From the saddle to the gig economy? Singapore’s jockeys seek assurances 

Singapore’s jockeys are following the lead of the city’s trainers’ association and its racehorse owners in pulling together to seek clarity.

Singapore's jockeys have raised concerns about the Club being able to continue operating until its proposed closure date. (Photo by Mark Dadswell/Getty Images)

David Morgan

Chief Journalist


Harry Kasim has changed his WhatsApp profile image to the food delivery service Food Panda; another jockey has changed his Facebook profile pic to the logo for Grab, the SouthEast Asia ride-hailing and delivery service. 

“Singapore racing will close, but no one knows what is coming, so we had to just laugh at ourselves, keep enjoying life,” Kasim told Asian Racing Report.

The joke, of course, is that these men who risk their lives to ride thoroughbreds in tight quarters at speed, could well end up working a food delivery route as part of the so-called ‘gig economy’. As they say, comedy is funniest when it’s true, but there is no mistaking the gallows nature of the humour here.

Kasim and his jockeys’ room rivals do not want to be delivering chicken and rice on a moped when Singapore racing ends in 16 months.   

Until Wednesday, when 17 trainers and about 30 owners met at Cheval Bistro at Kensington Square to align their collective aims, the Singapore trainers’ association was the only vocal group of organised stakeholders in Singapore; the owners joined them when they formed a committee of seven at that meeting.

Now the jockeys are making initial moves to come together to not only support the trainers and owners, but also to address their own interests as a group. 


All three groups are concerned with how the industry will continue to deliver the weekly sport through to the October 2024 shut-down date, and more particularly the wellbeing and welfare of stable staff and horses through the closure and beyond.

“We want to see if there can be any assurances for us as jockeys,” Kasim said. “We would like some dialogue and some assurances for us to stay here and keep riding until the closing date.

“If there are enough horses and trainers, there will be a job for us as jockeys (until October 2024). So, if we can get together, we can support the trainers and owners. Without us no one rides the horses, we all need each other and without all of us, there is no racing.”

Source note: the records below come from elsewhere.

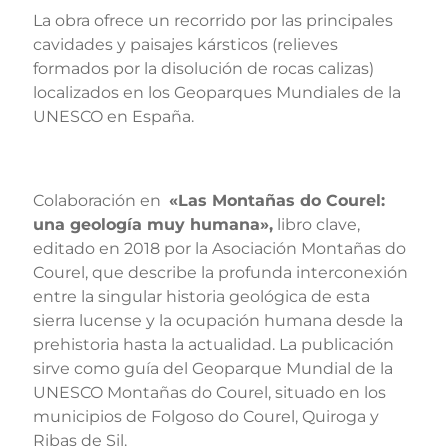
La obra ofrece un recorrido por las principales
cavidades y paisajes kársticos (relieves
formados por la disolución de rocas calizas)
localizados en los Geoparques Mundiales de la
UNESCO en España.
Colaboración en
«Las Montañas do Courel:
una geología muy humana»,
libro clave,
editado en 2018 por la Asociación Montañas do
Courel, que describe la profunda interconexión
entre la singular historia geológica de esta
sierra lucense y la ocupación humana desde la
prehistoria hasta la actualidad. La publicación
sirve como guía del Geoparque Mundial de la
UNESCO Montañas do Courel, situado en los
municipios de Folgoso do Courel, Quiroga y
Ribas de Sil.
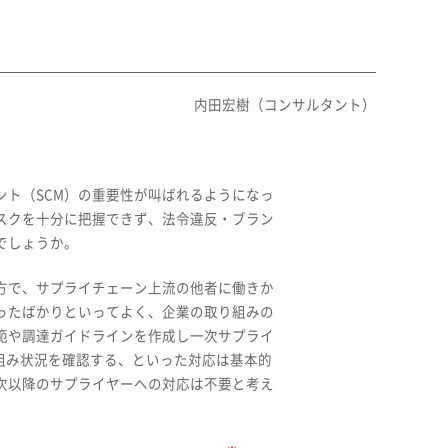
内田宏樹（コンサルタント）
ト（SCM）の重要性が叫ばれるようになっ
スクを十分に把握できず、法令違反・ブラン
でしょうか。
方で、サプライチェーン上流の他者に働きか
ったばかりといってよく、企業の取り組みの
範や調達ガイドラインを作成し一次サプライ
組み状況を確認する、といった対応は基本的
次以降のサプライヤーへの対応は不要と考え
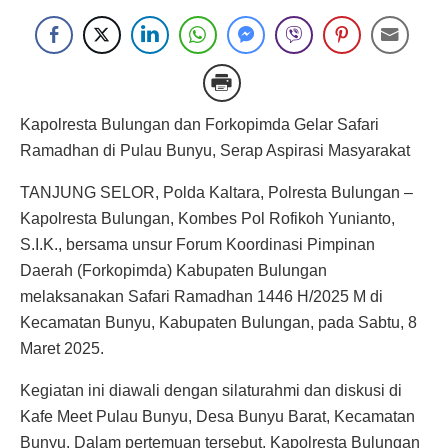
Kapolresta Bulungan dan Forkopimda Gelar Safari
Ramadhan di Pulau Bunyu, Serap Aspirasi Masyarakat
TANJUNG SELOR, Polda Kaltara, Polresta Bulungan –
Kapolresta Bulungan, Kombes Pol Rofikoh Yunianto,
S.I.K., bersama unsur Forum Koordinasi Pimpinan
Daerah (Forkopimda) Kabupaten Bulungan
melaksanakan Safari Ramadhan 1446 H/2025 M di
Kecamatan Bunyu, Kabupaten Bulungan, pada Sabtu, 8
Maret 2025.
Kegiatan ini diawali dengan silaturahmi dan diskusi di
Kafe Meet Pulau Bunyu, Desa Bunyu Barat, Kecamatan
Bunyu. Dalam pertemuan tersebut, Kapolresta Bulungan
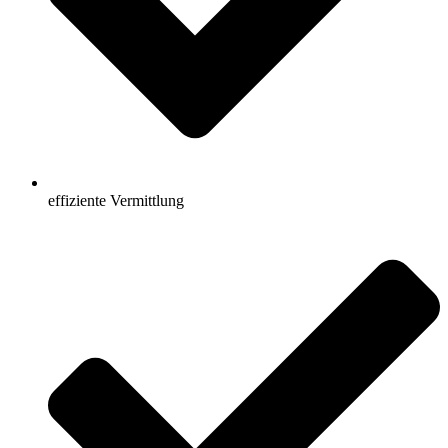
effiziente Vermittlung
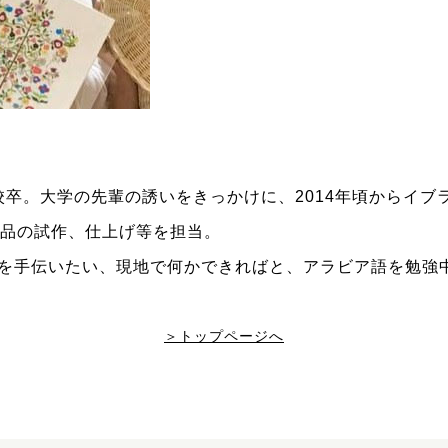
校卒。大学の先輩の誘いをきっかけに、2014年頃からイブ
商品の試作、仕上げ等を担当。
を手伝いたい、現地で何かできればと、アラビア語を勉強
＞トップページへ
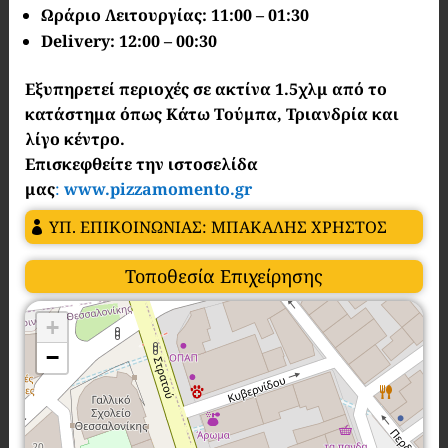
Ωράριο Λειτουργίας: 11:00 – 01:30
Delivery: 12:00 – 00:30
Εξυπηρετεί περιοχές σε ακτίνα 1.5χλμ από το
κατάστημα όπως Κάτω Τούμπα, Τριανδρία και
λίγο κέντρο.
Επισκεφθείτε την ιστοσελίδα
μας
:
www.pizzamomento.gr
ΥΠ. ΕΠΙΚΟΙΝΩΝΙΑΣ: ΜΠΑΚΑΛΗΣ ΧΡΗΣΤΟΣ
Τοποθεσία Επιχείρησης
+
−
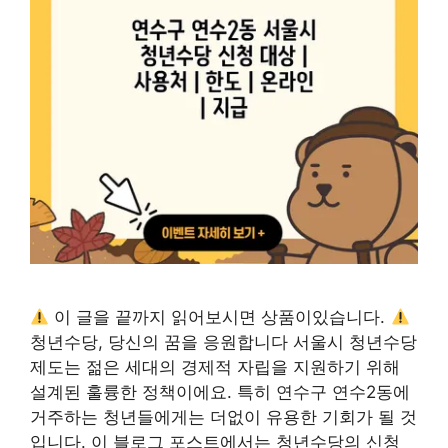
이 글을 끝까지 읽어보시면 상품이있습니다.
청년수당, 당신의 꿈을 응원합니다 서울시 청년수당
제도는 젊은 세대의 경제적 자립을 지원하기 위해
설계된 훌륭한 정책이에요. 특히 연수구 연수2동에
거주하는 청년들에게는 더없이 유용한 기회가 될 것
입니다. 이 블로그 포스트에서는 청년수당의 신청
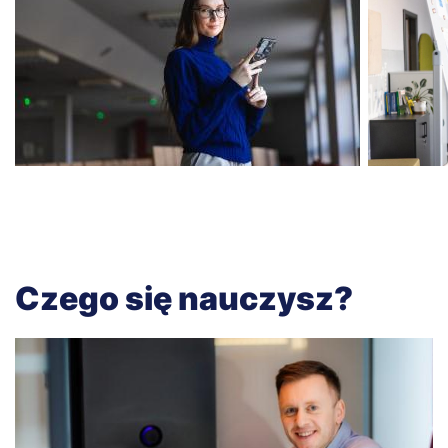
Czego się nauczysz?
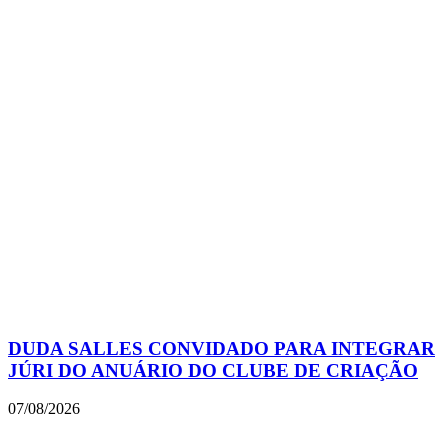
DUDA SALLES CONVIDADO PARA INTEGRAR
JÚRI DO ANUÁRIO DO CLUBE DE CRIAÇÃO
07/08/2026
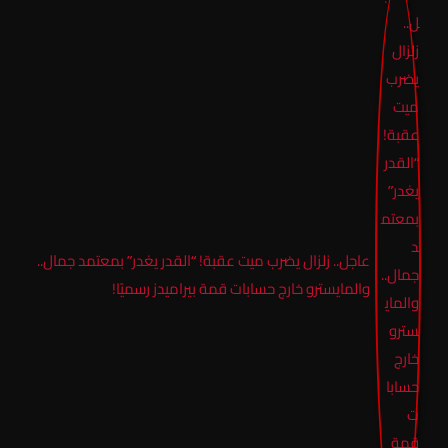
عاجل.. زلزال يضرب ميت عقبة! “القدر يغدر” بمعتمد جمال..
والمايسترو خارج حسابات قمة بيراميدز رسميًا!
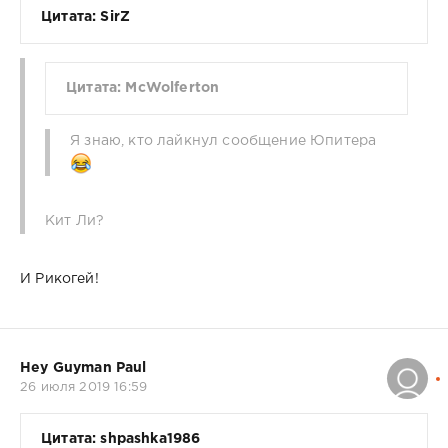
Цитата: SirZ
Цитата: McWolferton
Я знаю, кто лайкнул сообщение Юпитера
Кит Ли?
И Рикогей!
Hey Guyman Paul
26 июля 2019 16:59
Цитата: shpashka1986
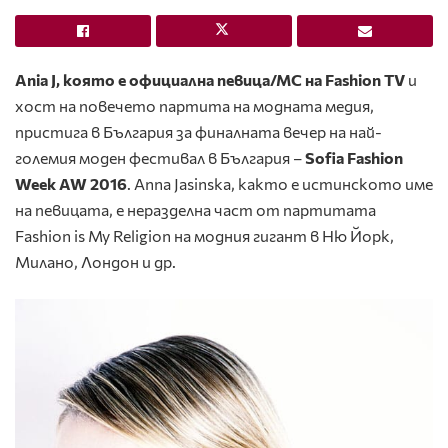
Ania J, която е официална певица/МС на Fashion TV
и
хост на повечето партита на модната медия,
пристига в България за финалната вечер на най-
големия моден фестивал в България –
Sofia Fashion
Week AW 2016
. Anna Jasinska, както е истинското име
на певицата, е неразделна част от партитата
Fashion is My Religion на модния гигант в Ню Йорк,
Милано, Лондон и др.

Kasim, Malaysian-born and a Singapore permanent resident after 10 years riding in the city, has taken the lead among the jockeys, and has already made a move to open up dialogue with the Singapore Turf Club.

“I’m doing something for our jockeys; if you sit there doing nothing … well it’s not me,” he said.  “I emailed them last week and asked for a meeting with the CEO and they replied today (Thursday), and they say Club officials will meet with a small group of jockeys’ representatives.

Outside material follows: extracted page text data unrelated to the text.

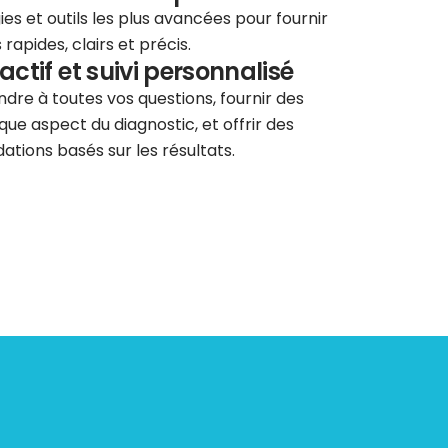
ies et outils les plus avancées pour fournir
rapides, clairs et précis.
éactif et suivi personnalisé
re à toutes vos questions, fournir des
que aspect du diagnostic, et offrir des
tions basés sur les résultats.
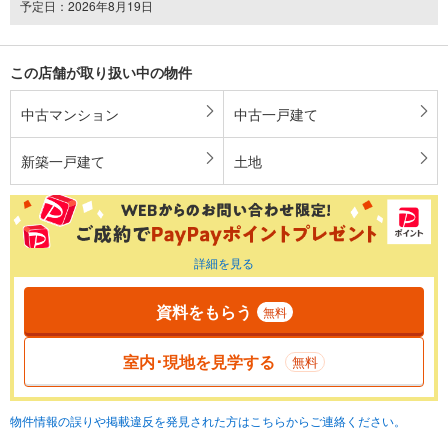
予定日：2026年8月19日
この店舗が取り扱い中の物件
中古マンション
中古一戸建て
新築一戸建て
土地
詳細を見る
資料をもらう
無料
室内･現地を見学する
無料
物件情報の誤りや掲載違反を発見された方はこちらからご連絡ください。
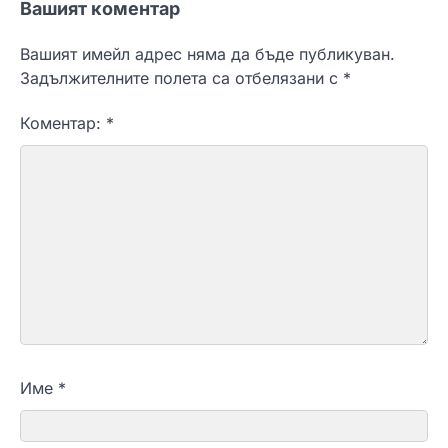
Вашият коментар
Вашият имейл адрес няма да бъде публикуван.
Задължителните полета са отбелязани с
*
Коментар:
*
Име
*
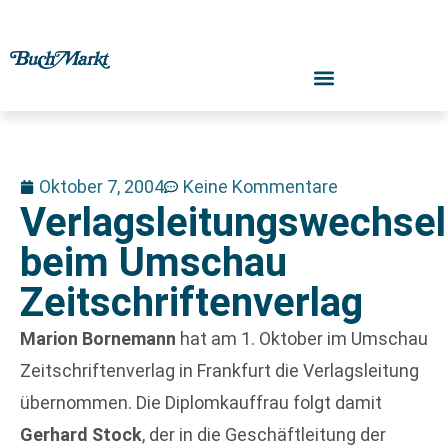
Oktober 7, 2004
Keine Kommentare
Verlagsleitungswechsel
beim Umschau
Zeitschriftenverlag
Marion Bornemann
hat am 1. Oktober im Umschau
Zeitschriftenverlag in Frankfurt die Verlagsleitung
übernommen. Die Diplomkauffrau folgt damit
Gerhard Stock
, der in die Geschäftleitung der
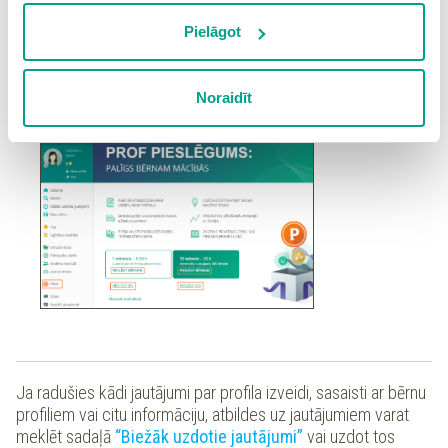
vietnē, izņemot “Nepieciešamās” sīkdatnes, kuru
“PROF” pakalpojumu bērnam jūs varat pieslēgt gan
izmantošanai nav nepieciešams iegūt lietotāja piekrišanu.
Pielāgot
skolēna profilā, gan no sava vecāku konta. Pievērsiet
Spiežot uz pogas “Apstiprināt izvēlētās”, Jūs varat mainīt
uzmanību, vai pakalpojumu pieslēgsiet sev, vai kādam no
sīkdatņu iestatījumus. Lietotājam ir iespēja iepazīties ar
bērniem, ar ko sasaistīts jūsu profils.
Noraidīt
detalizētu
sīkdatņu politiku
un ir iespēja atsaukt savu
piekrišanu sadaļā “Sīkdatņu iestatījumi”.
Ja radušies kādi jautājumi par profila izveidi, sasaisti ar bērnu
profiliem vai citu informāciju, atbildes uz jautājumiem varat
meklēt sadaļā
“Biežāk uzdotie jautājumi”
vai uzdot tos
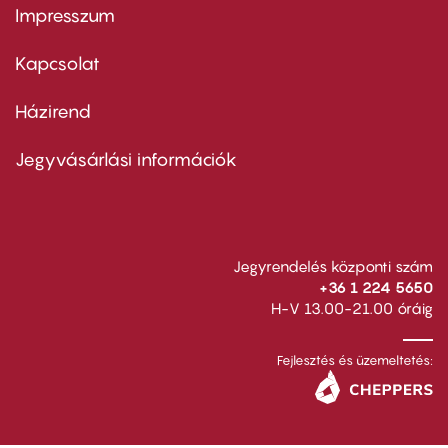
Impresszum
Footer
menu
first
Kapcsolat
Házirend
Footer
menu
second
Jegyvásárlási információk
Jegyrendelés központi szám
+36 1 224 5650
H-V 13.00-21.00 óráig
Fejlesztés és üzemeltetés:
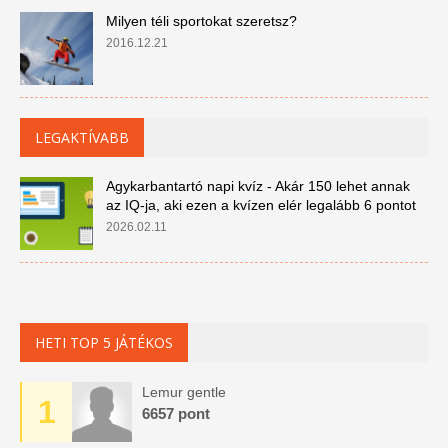
Milyen téli sportokat szeretsz?
2016.12.21
LEGAKTÍVABB
Agykarbantartó napi kvíz - Akár 150 lehet annak
az IQ-ja, aki ezen a kvízen elér legalább 6 pontot
2026.02.11
HETI TOP 5 JÁTÉKOS
Lemur gentle
1
6657 pont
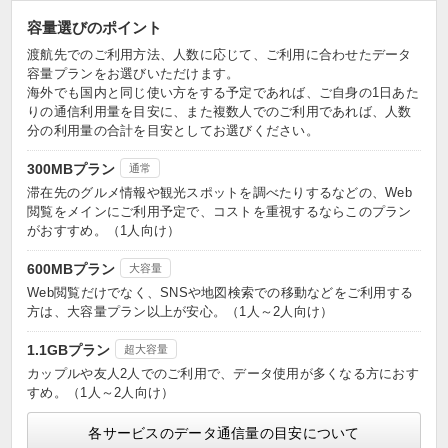
容量選びのポイント
渡航先でのご利用方法、人数に応じて、ご利用に合わせたデータ
容量プランをお選びいただけます。
海外でも国内と同じ使い方をする予定であれば、ご自身の1日あた
りの通信利用量を目安に、また複数人でのご利用であれば、人数
分の利用量の合計を目安としてお選びください。
300MBプラン
通常
滞在先のグルメ情報や観光スポットを調べたりするなどの、Web
閲覧をメインにご利用予定で、コストを重視するならこのプラン
がおすすめ。（1人向け）
600MBプラン
大容量
Web閲覧だけでなく、SNSや地図検索での移動などをご利用する
方は、大容量プラン以上が安心。（1人～2人向け）
1.1GBプラン
超大容量
カップルや友人2人でのご利用で、データ使用が多くなる方におす
すめ。（1人～2人向け）
各サービスのデータ通信量の目安について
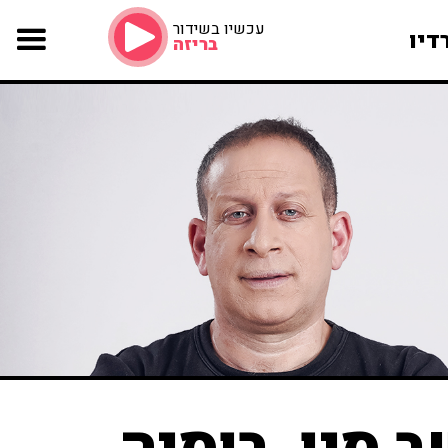
עכשיו בשידור
דיו
בריזה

“As we all know, the trainers tried their best to talk to the people about extending and whatnot, but we jockeys have to say what we need to say because our lives are affected as well, especially the permanent residents or even the expats that have ridden here for a number of years.

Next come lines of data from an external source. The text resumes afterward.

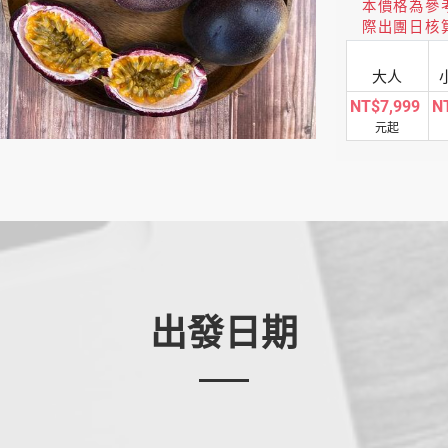
本價格為參
際出團日核
大人
NT$7,999
N
元起
出發日期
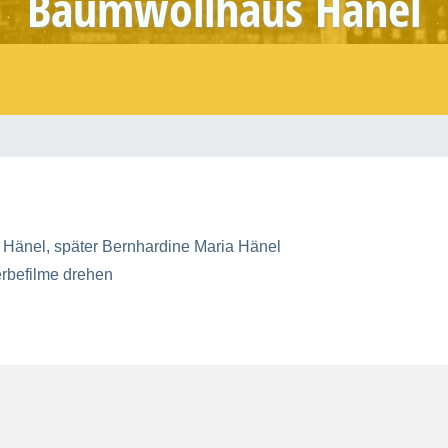
Baumwollhaus Hänel
 Hänel, später Bernhardine Maria Hänel
erbefilme drehen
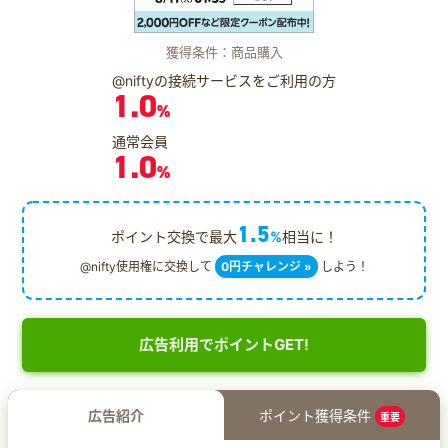
獲得条件：商品購入
@niftyの接続サービスをご利用の方
1.0
%
通常会員
1.0
%
1.5
ポイント交換で最大
%
相当に！
@nifty使用権に交換して
0円チャレンジ »
しよう！
広告利用でポイントGET!
広告紹介
ポイント獲得条件
重要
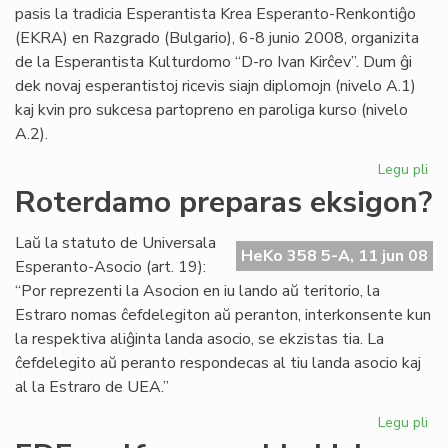
pasis la tradicia Esperantista Krea Esperanto-Renkontiĝo
ko
(EKRA) en Razgrado (Bulgario), 6-8 junio 2008, organizita
pr
de la Esperantista Kulturdomo “D-ro Ivan Kirĉev”. Dum ĝi
dek novaj esperantistoj ricevis siajn diplomojn (nivelo A.1)
kaj kvin pro sukcesa partopreno en paroliga kurso (nivelo
A.2).
Legu pli
pri
EK
Roterdamo preparas eksigon?
20
en
Laŭ la statuto de Universala
Ra
HeKo 358 5-A, 11 jun 08
Esperanto-Asocio (art. 19):
“Por reprezenti la Asocion en iu lando aŭ teritorio, la
Estraro nomas ĉefdelegiton aŭ peranton, interkonsente kun
la respektiva aliĝinta landa asocio, se ekzistas tia. La
ĉefdelegito aŭ peranto respondecas al tiu landa asocio kaj
al la Estraro de UEA.”
Legu pli
pri
Ro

Jockey Harry Kasim has been proactive in seeking clarity for Singapore's riding ranks. (Photo supplied)

The jockeys’ concerns overlap with those of the owners and trainers and alongside the racing-related issues are the everyday worries around accommodation contracts and children’s schooling. 

“We need dialogue so we can picture what we’re going to do,” Kasim said. “If a jockey is going to move early or stay to the end, everyone will look at what is best for them or their family. We can still make a living for now, as long as there are horses and staff here.

“We don’t know how many trainers will be left, how many horses will be left, or how many staff they will have left, or how many races we will end up having. Singapore is down to one day’s racing a week, but I’m still doing quite well, with seven or eight rides every week, but what happens if the staff start to leave and owners move horses, how many horses will we have, and so how many rides will we get?